What about Michell Wool in Salisbury, South Australia? They are wool processors with a proud history that dates back many, many years in my home state. But it is also a very energy intensive operation. They are doing something that many businesses have already given up on doing in Australia, but their life is going to be made that much harder in an effort to keep their operations in Australia. It becomes so much more attractive for companies like Michell simply to decide to process their wool offshore because of the ever-escalating power prices. This is the real fear for industry. When you boil it all down, the carbon tax will set up a situation where Australian industry will be less competitive than industry elsewhere in the world. Australia will be a less competitive place for investors to invest than elsewhere in the world. These are the real concerns about the impact that the carbon tax could have on jobs, on industry and on the future of Australia’s economy.
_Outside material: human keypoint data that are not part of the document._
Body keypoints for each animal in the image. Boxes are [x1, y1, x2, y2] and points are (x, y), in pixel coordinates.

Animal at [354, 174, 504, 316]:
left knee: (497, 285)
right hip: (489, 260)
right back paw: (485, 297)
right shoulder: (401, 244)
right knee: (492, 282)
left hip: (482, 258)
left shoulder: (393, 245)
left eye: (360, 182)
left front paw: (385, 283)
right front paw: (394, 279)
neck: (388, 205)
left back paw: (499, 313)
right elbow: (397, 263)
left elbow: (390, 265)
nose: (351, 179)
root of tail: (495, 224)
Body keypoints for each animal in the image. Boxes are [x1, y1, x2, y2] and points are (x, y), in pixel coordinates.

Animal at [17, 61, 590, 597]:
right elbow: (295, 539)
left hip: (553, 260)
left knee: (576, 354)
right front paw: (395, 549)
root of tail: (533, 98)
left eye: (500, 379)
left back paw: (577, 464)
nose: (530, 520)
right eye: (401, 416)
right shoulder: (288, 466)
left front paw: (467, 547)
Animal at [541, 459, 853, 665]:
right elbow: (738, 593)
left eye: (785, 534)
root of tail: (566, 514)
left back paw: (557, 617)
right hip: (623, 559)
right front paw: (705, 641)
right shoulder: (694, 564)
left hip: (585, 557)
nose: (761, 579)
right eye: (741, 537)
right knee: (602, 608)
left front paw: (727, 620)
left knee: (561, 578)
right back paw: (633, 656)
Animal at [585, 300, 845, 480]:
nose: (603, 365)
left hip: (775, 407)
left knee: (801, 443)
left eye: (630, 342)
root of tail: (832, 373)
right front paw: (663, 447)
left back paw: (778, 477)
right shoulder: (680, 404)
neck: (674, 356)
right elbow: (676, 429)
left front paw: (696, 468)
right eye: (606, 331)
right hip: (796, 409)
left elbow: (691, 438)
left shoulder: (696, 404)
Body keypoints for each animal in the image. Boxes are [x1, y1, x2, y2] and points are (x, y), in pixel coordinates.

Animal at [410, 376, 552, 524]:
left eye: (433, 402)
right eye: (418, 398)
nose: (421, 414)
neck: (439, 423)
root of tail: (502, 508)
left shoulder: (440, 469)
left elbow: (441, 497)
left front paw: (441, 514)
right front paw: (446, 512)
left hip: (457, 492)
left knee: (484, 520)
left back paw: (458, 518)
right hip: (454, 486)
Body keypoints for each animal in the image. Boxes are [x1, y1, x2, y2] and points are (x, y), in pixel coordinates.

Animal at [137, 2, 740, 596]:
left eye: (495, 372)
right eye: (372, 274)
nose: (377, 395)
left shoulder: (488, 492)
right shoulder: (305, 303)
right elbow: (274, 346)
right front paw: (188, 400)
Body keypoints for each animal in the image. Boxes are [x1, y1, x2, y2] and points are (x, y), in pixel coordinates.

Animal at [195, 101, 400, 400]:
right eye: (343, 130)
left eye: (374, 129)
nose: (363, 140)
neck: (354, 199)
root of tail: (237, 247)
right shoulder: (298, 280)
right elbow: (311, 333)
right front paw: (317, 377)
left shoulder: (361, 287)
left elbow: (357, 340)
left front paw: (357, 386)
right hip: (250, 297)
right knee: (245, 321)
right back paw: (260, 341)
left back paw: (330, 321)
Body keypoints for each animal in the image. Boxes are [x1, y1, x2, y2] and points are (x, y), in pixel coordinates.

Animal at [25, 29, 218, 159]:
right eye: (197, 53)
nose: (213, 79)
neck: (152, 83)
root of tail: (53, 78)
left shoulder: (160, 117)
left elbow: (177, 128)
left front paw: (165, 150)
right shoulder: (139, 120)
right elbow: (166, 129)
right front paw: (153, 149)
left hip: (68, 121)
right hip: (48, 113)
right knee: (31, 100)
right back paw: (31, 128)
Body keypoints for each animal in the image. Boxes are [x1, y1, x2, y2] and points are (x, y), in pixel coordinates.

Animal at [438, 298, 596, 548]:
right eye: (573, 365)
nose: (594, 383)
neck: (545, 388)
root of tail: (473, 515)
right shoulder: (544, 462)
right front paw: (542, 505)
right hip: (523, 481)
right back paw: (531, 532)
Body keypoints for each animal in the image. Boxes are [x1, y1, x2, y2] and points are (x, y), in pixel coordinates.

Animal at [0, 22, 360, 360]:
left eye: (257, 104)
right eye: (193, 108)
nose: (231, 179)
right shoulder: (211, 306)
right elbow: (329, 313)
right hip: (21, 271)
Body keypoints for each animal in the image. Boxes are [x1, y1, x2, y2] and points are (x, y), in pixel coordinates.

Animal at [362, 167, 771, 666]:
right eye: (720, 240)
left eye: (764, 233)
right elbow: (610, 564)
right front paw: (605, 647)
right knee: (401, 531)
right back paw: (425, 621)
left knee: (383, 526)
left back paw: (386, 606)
It is not just jobs and industry that are at stake. Households will also feel the pressure. As we approach 1 July next weekend, it is important to remember that even the government’s own modelling demonstrated that four million plus households will be worse off under the carbon tax. The government’s own Treasury modelling has shown that, after all the government has spent, after all the churn, after everything has been done and dusted, four million plus Australian households will still be worse off-and this is assuming the heroic assumptions that the government has made in its modelling about what will happen in the rest of the world will actually stand up to the test. We can see it as plainly as anybody that those assumptions will not stack up.
The odds are very much that many more households will be worse off and that, as the carbon tax goes up over time, compensation will not keep up with it. There is nothing in the forward estimates to suggest that compensation will keep up with where the carbon tax will go in the long term, and so it will not just be those four million plus households in the first instance but many, many more people who will pay a price for this, too.